Given that focus it was no surprise when I opened up this little introduction to MacNeice to discover a quotation from Modern Poetry: A Personal Essay (1938): ‘However much is known about the poet, the poem remains a thing distinct from him’. I was cheered by the knowledge that this book, however much it may adhere to a formula, would focus upon the poetry itself and therefore introduce readers to the ‘formal gymnastics’ of a poem ‘rather than psychological or biographical concerns’.

The opening poem in The Burning Perch is preoccupied with space and time. ‘Soap Suds’ presents a circular movement and Kalck quotes from Peter McDonald’s criticism of the poem before going on to suggest some subtle new approaches:

‘In terms of imagery, visual and otherwise, the poem resolves into an expanding (or contracting) series of circular figures: the soap, the ball, the globes, the gong, the hoops, and finally again the ball and the soap. The circular movement of the poem itself brings the reader back to the adult hands of the beginning.’ (MacDonald)

‘The pattern is unquestionably relevant. We are told the speaker visited the house with the lawn “when he was eight” (1), and mathematically, the return visit doubles that time into sixteen lines. However, the lines do not only pick up speed as they stretch within this highly circular poem. To put it tautologically, the linearity of the lines works against, as much as in accordance with, the overall cyclical pattern. The length of the lines conveys the distance that separates the childhood recollection from the speaker’s present.’ (Kalck)

● QUESTIONS TO ANSWER:
**a.** From the passage on MacNeice's poetry, extract the words between "The opening poem" and "the beginning.’ (MacDonald)", inclusive.
**b.** Write what comes next in the passage on MacNeice's poetry, picking up after its final sentence.

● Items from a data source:
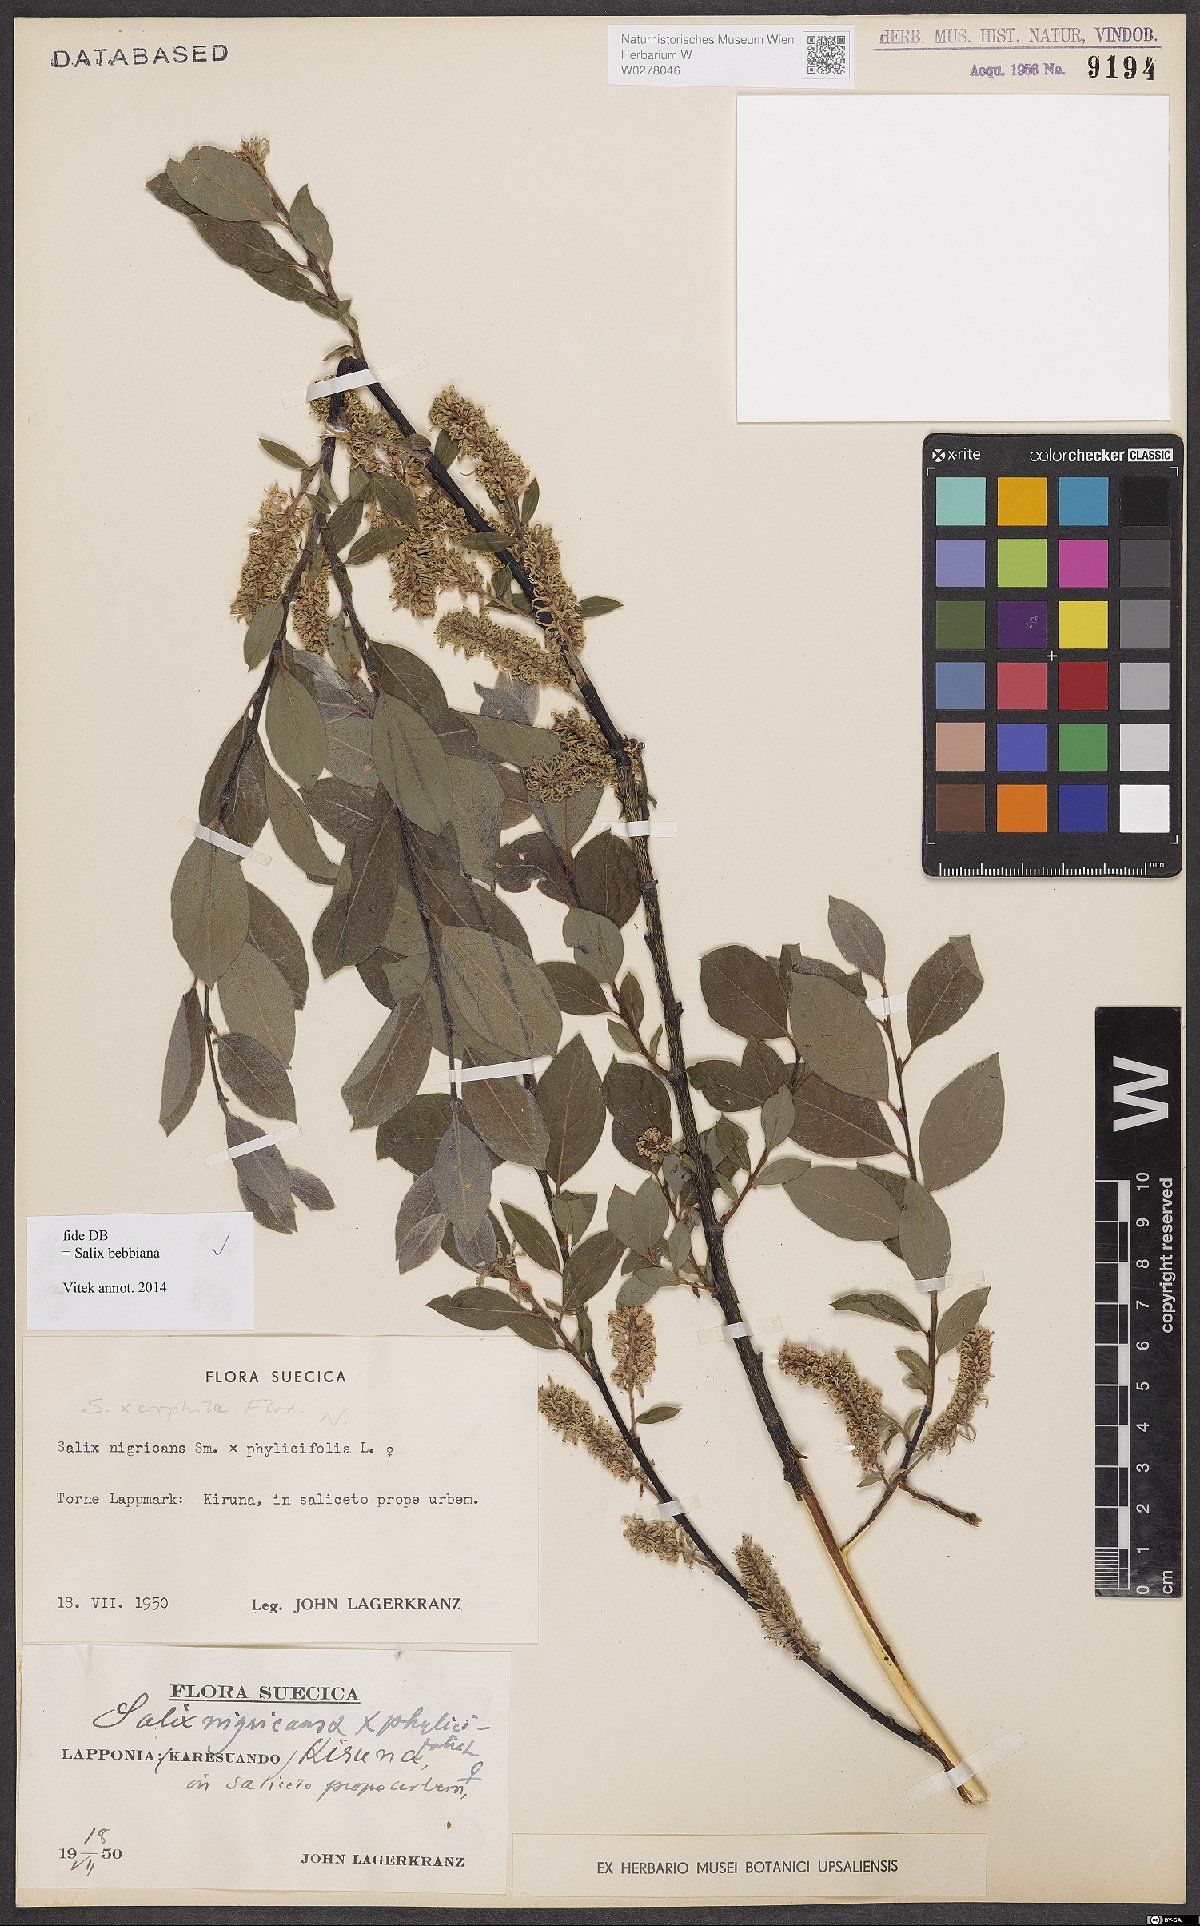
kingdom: Plantae
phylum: Tracheophyta
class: Magnoliopsida
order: Malpighiales
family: Salicaceae
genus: Salix
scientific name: Salix bebbiana
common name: Bebb's willow
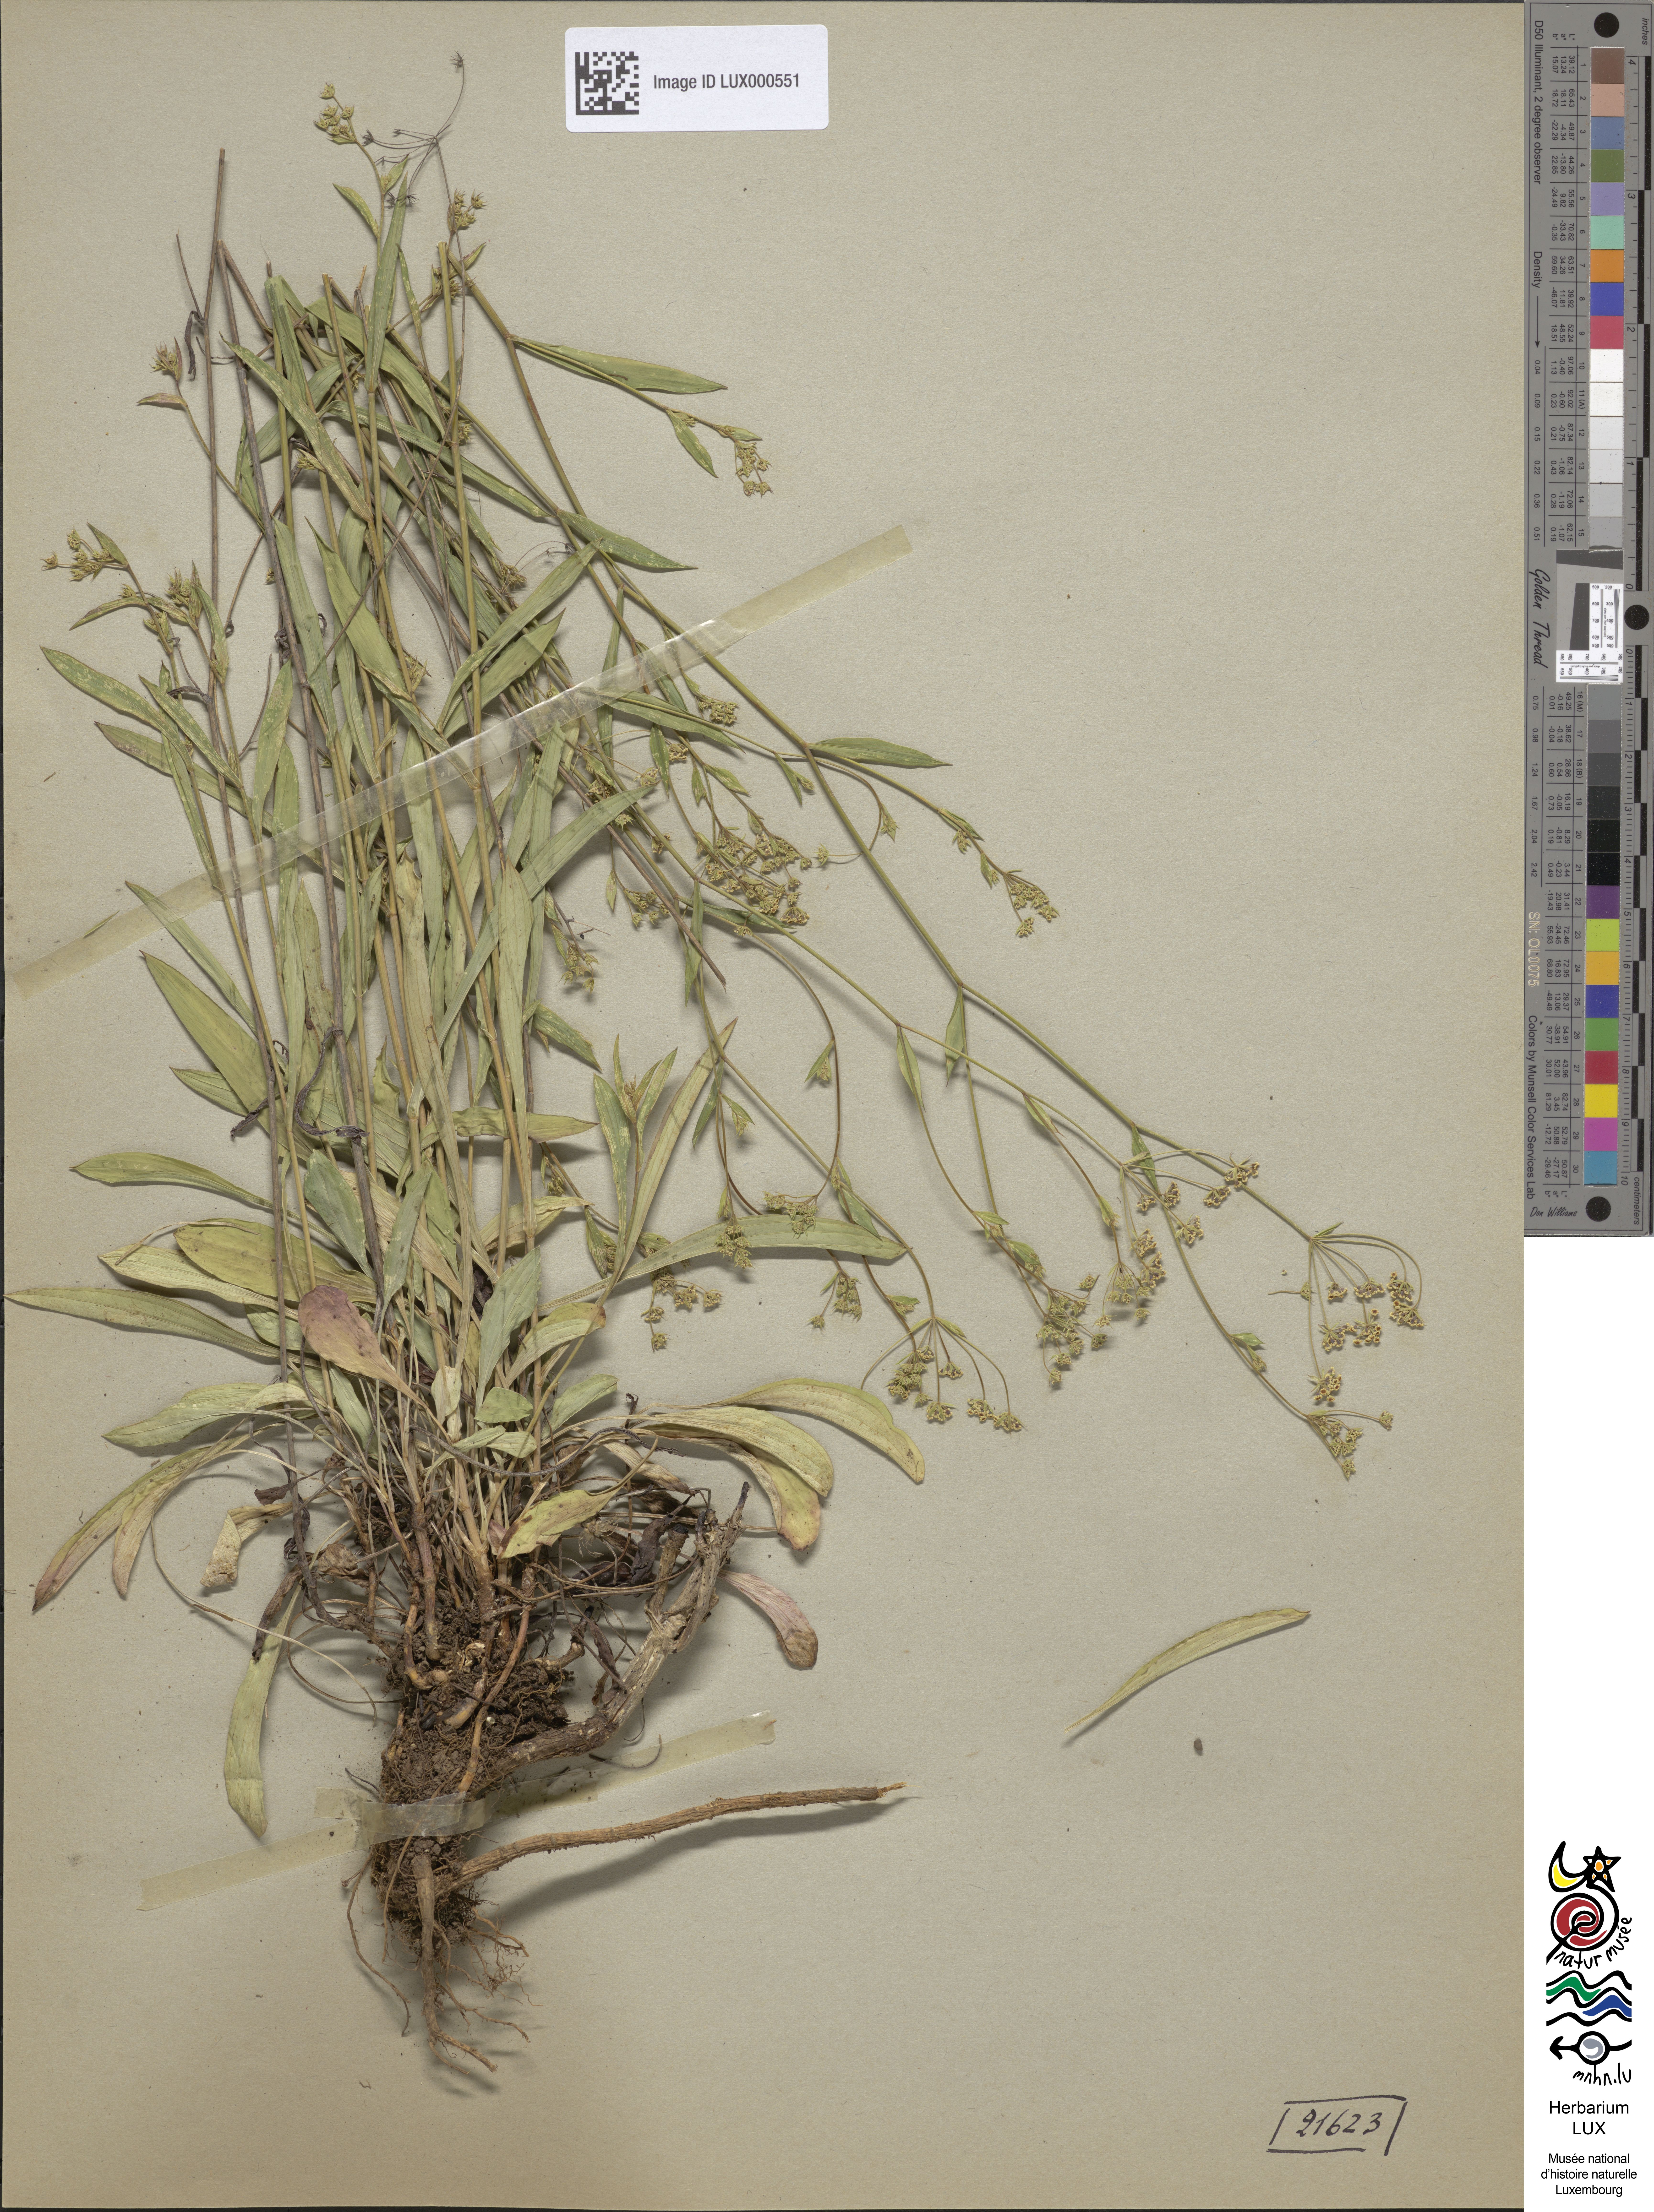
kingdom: Plantae
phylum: Tracheophyta
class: Magnoliopsida
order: Apiales
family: Apiaceae
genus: Bupleurum
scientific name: Bupleurum falcatum
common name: Sickle-leaved hare's-ear
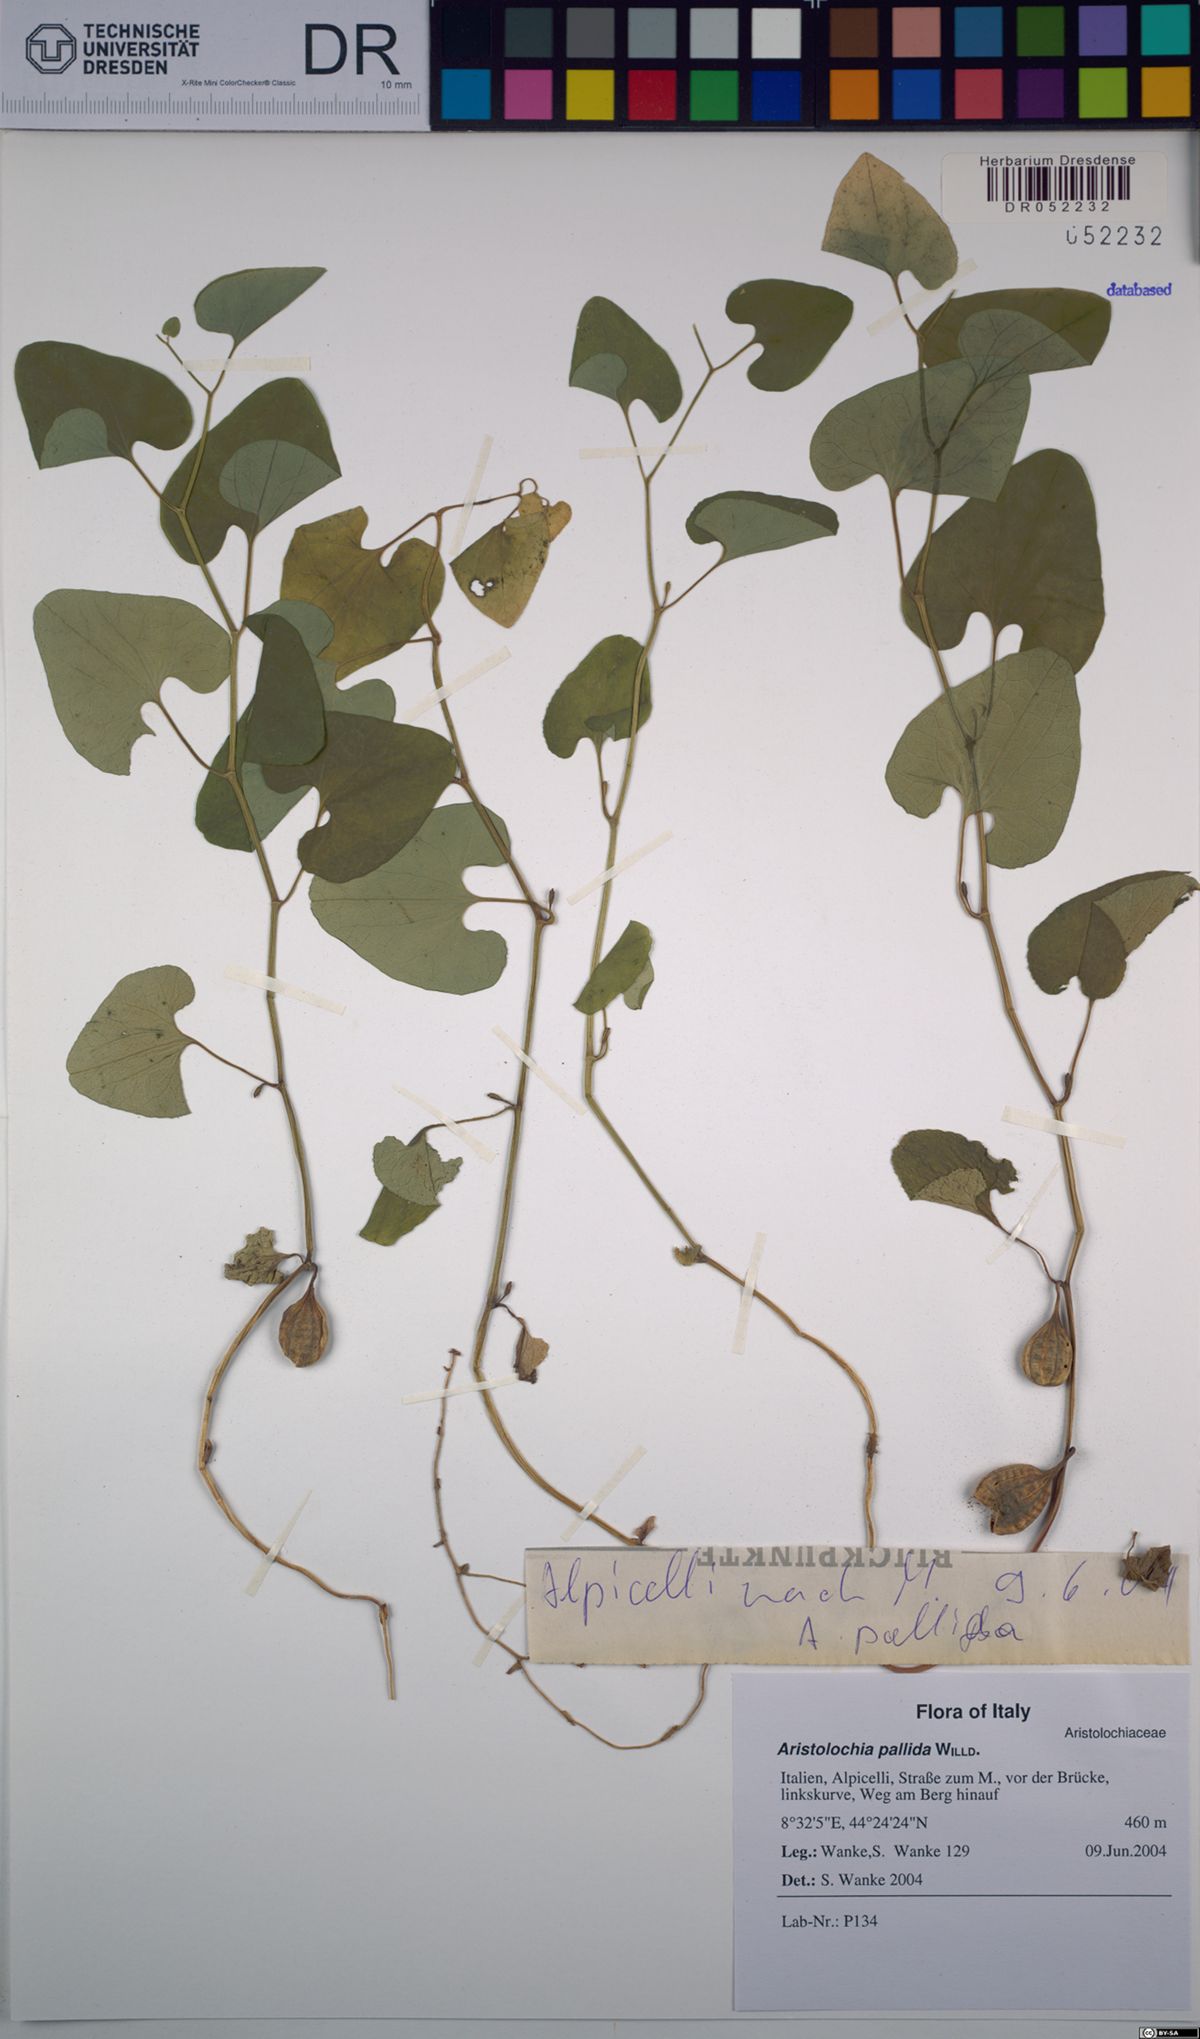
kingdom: Plantae
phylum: Tracheophyta
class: Magnoliopsida
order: Piperales
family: Aristolochiaceae
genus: Aristolochia
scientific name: Aristolochia pallida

● ANSWERS FOR THE EXERCISE:
**a.**
The opening poem in The Burning Perch is preoccupied with space and time. ‘Soap Suds’ presents a circular movement and Kalck quotes from Peter McDonald’s criticism of the poem before going on to suggest some subtle new approaches:

‘In terms of imagery, visual and otherwise, the poem resolves into an expanding (or contracting) series of circular figures: the soap, the ball, the globes, the gong, the hoops, and finally again the ball and the soap. The circular movement of the poem itself brings the reader back to the adult hands of the beginning.’ (MacDonald)

**b.**
Perhaps the real quality of this little book is that it takes one back, again and again, to the text itself and by looking with such care at Louis MacNeice’s last volume of poems one is compelled to recognize how good this poet is.

Ian Brinton 21st December 2015

A Poetry Boom 1990-2010 by Andrew Duncan Shearsman Books

A Poetry Boom 1990-2010 by Andrew Duncan Shearsman Books

On the back cover of this energetic book Andrew Duncan, blurb-master, tells us that in the years 1999-2001 ‘roughly as many books of poetry were published as in the whole of the 1970s. This is a poetry boom’. And his book has a reverberation to it in keeping with that little statistic. It is a very strange book indeed comprising a selected Whos Who of the contemporary poetry scene and some waspish attacks which are rather funny. It offers highly interesting insights into what it means to read a poem and dismissive strokes to the boundary for those who may have thought themselves in for the long innings. It reminds me a little of Falstaff’s comments about Mistress Quickly whom he suggests is like an otter. When asked ‘Why an otter?’ his reply is prepared for maximum target-hitting:

‘Why, she’s neither fish nor flesh; a man knows not
where to have her.’

Let me give you an example from a subsection, ‘Powers of Intuition’:

‘People who read poetry prefer the line of intuition, first person insight, creativity, personal symbols. This predisposition got them to the poetry section in the library, allowed them to be attracted by a book of poetry, and guides them into the meaning of the poem’

Yes, indeed, one has met these people and the emphasis upon that mean little definite article in the last clause gives us the closed shop of poetry readers, and, I shudder to say, many secondary teachers of English!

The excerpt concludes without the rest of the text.